AUFGABEN
1: Beantworte anhand der Rezension zu „funny girl“ die folgenden Fragen.
(a) Was möchte Azime werden?
(b) Was hat eine Muslima nach Ansicht ihrer Eltern und ihrer Gemeinschaft nicht zu sein?
(c) Was liegt laut dem Abschnitt „Mein Eindruck“ in diesem Buch sehr nah beieinander?
2: Gib aus der Rezension zu „funny girl“ den Abschnitt von „Für mich bedeutet Lesen nicht“ bis „(Foto: Privat)“ wortgetreu wieder.
3: Führe die Rezension zu „funny girl“ im Anschluss an ihren letzten Satz weiter.

TEXTBLOCK
Rezension: „funny girl“ (Anthony McCarten)

Für mich bedeutet Lesen nicht nur eine gelungene Abwechslung und Ablenkung vom Alltag. Für mich bedeutet Lesen auch, dass ich mich auf literarischem Weg Themen nähere, die von gesellschaftlicher oder politischer Relevanz sind. „funny girl“ von Anthony McCarten verbindet beides.
 
image12

(Foto: Privat)

Inhalt:

 
Azime möchte nichts weiter als das, was wohl jeder junge Erwachsene möchte: Den eigenen Weg im Leben finden und gehen. Genau dieser Wunsch, der darin mündet, dass Azime Komikerin werden möchte, geht gegen alle Vorstellungen ihrer Eltern und der Gemeinschaft in der sie lebt. Eine Muslima, so deren Ansicht, hat nicht witzig zu sein – was reichlich ungünstig für Azime ist, denn sie kann nicht nicht witzig sein.
 

Mein Eindruck:

In diesem Buch liegen Komik und Tragik sehr nah beieinander. Auf der einen Seite ist da Azime, die einen wunderbaren Sinn für Humor hat, trocken und schlagfertig auf beinahe jede Bemerkung zu antworten weiß. Und auf der anderen Seite ist da ebenfalls Azime, der gesagt wird, sie hat als muslimische Frau nicht lustig zu sein, sie habe nichts zu sagen. Die Diskrepanz zwischen der Sehnsucht nach Redefreiheit und dem Wunsch nach Akzeptanz durch die Gemeinschaft, die sie mundtot zu machen droht, ist das Spannungsfeld welches McCarten aufbaut und in dem er die Charaktere mal entlang bekannter Klischees führt, sie aber dann auch wieder komplett aus diesen ausbrechen lässt.

BEREITGESTELLTES MATERIAL

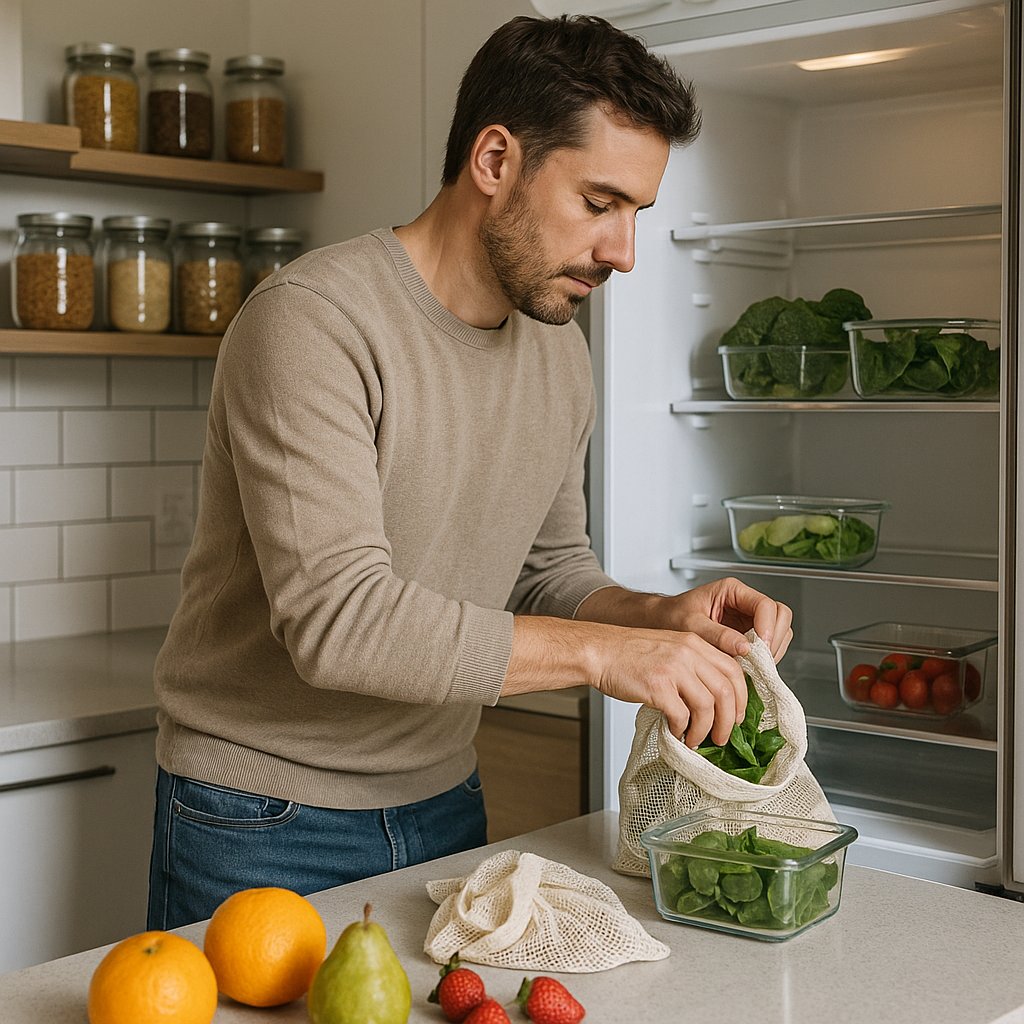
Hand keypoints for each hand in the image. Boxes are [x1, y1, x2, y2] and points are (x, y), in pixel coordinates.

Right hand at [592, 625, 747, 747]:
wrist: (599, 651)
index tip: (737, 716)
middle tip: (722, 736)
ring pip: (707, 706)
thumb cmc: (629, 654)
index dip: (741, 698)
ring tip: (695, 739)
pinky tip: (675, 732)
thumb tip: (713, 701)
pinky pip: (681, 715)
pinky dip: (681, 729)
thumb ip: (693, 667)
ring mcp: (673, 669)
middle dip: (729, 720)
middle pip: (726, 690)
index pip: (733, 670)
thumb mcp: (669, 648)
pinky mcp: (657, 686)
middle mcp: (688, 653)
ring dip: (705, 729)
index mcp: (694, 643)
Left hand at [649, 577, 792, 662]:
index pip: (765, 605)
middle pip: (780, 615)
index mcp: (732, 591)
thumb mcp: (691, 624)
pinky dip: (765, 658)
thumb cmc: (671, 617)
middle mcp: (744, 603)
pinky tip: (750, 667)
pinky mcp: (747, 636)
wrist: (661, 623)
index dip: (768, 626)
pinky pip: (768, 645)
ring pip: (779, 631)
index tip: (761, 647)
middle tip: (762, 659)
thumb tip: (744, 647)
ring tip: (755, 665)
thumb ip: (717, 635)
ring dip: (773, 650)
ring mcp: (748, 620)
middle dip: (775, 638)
* * *
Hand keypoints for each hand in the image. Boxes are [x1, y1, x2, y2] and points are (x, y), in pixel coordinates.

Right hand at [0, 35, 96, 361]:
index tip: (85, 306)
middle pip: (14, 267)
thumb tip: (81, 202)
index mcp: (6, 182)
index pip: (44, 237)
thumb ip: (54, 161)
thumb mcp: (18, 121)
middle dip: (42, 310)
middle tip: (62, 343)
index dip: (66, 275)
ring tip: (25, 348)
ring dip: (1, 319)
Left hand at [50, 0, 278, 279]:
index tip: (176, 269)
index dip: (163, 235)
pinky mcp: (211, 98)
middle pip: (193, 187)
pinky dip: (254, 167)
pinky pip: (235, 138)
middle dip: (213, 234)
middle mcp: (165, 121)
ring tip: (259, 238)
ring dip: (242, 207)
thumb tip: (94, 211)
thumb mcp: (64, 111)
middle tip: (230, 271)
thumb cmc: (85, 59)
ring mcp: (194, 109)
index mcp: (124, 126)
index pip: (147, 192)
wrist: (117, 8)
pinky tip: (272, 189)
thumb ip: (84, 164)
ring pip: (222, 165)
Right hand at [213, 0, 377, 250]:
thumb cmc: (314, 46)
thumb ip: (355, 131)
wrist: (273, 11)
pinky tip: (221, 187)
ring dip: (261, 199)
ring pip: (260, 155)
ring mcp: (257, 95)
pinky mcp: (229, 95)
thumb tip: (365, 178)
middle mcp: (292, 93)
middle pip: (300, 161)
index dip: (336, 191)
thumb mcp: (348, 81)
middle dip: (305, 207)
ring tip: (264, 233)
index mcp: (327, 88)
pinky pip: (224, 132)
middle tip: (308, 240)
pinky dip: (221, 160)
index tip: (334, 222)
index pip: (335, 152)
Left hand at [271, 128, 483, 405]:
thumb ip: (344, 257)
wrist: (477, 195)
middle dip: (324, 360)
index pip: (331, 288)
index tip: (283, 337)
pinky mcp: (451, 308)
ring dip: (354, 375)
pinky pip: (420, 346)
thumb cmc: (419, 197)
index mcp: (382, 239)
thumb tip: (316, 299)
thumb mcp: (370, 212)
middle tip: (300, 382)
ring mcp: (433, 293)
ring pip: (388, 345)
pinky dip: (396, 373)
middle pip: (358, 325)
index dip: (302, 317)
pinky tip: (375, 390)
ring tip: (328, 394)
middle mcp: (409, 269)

LÖSUNGEN
1:
(a) Komikerin
(b) witzig
(c) Komik und Tragik

2:
Für mich bedeutet Lesen nicht nur eine gelungene Abwechslung und Ablenkung vom Alltag. Für mich bedeutet Lesen auch, dass ich mich auf literarischem Weg Themen nähere, die von gesellschaftlicher oder politischer Relevanz sind. „funny girl“ von Anthony McCarten verbindet beides.
 
image12

(Foto: Privat)

3:
Sowieso, die Klischees: Jeder Mensch hat Vorurteile im Kopf, denn diese braucht unser Gehirn, um mit der Komplexität der Welt zurechtkommen. Wichtig ist jedoch, dass man sich gerade in Bezug auf das soziale Gefüge dieser Vorurteile bewusst wird, und das eigene Handeln und die Wahrnehmung anderer möglichst unabhängig von ihnen macht. McCarten spielt virtuos mit den Stereotypen, welche in den Köpfen seine Leser gerade in Bezug auf den Islam und eingewanderte Familien vorherrschen mögen. Mal entwickelt er die Handlung entlang der erwartbaren Möglichkeiten um dann, keine zwei Seiten später, komplett aus den Klischees auszubrechen und den Leser so zu überraschen. Es ist eine Herausforderung, die eigenen Vorurteile zu hinterfragen. Gerade in der aktuellen Zeit kann man das Gefühl haben, dass dies nicht jedem gelingt. McCarten sorgt dafür, dass dieses Hinterfragen amüsant wird – was noch ein Grund mehr ist, dieses Buch weiterzuempfehlen. Erst wenn wir hinter die Kulissen unserer Vorurteile blicken, können wir uns von ihnen frei machen.
„funny girl“ ist ein Roman voller Grautöne. Leiser Humor ist auch in den tragischsten Szenen zu finden und die lautesten Lacher sind stets bittersüß. Genau diese Mischung ist es wohl, die ihn so reizvoll macht. Noch dazu gelingt es McCarten, den Leser immer wieder für kurze und auch für längere Momente aufs Glatteis zu führen, Szenen zunächst anders erscheinen zu lassen als sie es in Wirklichkeit sind und damit wird die Vielschichtigkeit der Geschichte vollends deutlich: Man kann nie wissen, welche Wendung der Autor sich als nächstes ausgedacht hat. Und man kann genauso wenig wissen, wie ein Mensch tickt – ob er nun ein Tuch über seinem Kopf trägt, oder nicht. Schlussendlich muss man das Buch lesen, um die ganze Geschichte zu verstehen – und den Menschen im Einzelnen kennenlernen, bevor man darüber urteilt, wie er sich kleidet.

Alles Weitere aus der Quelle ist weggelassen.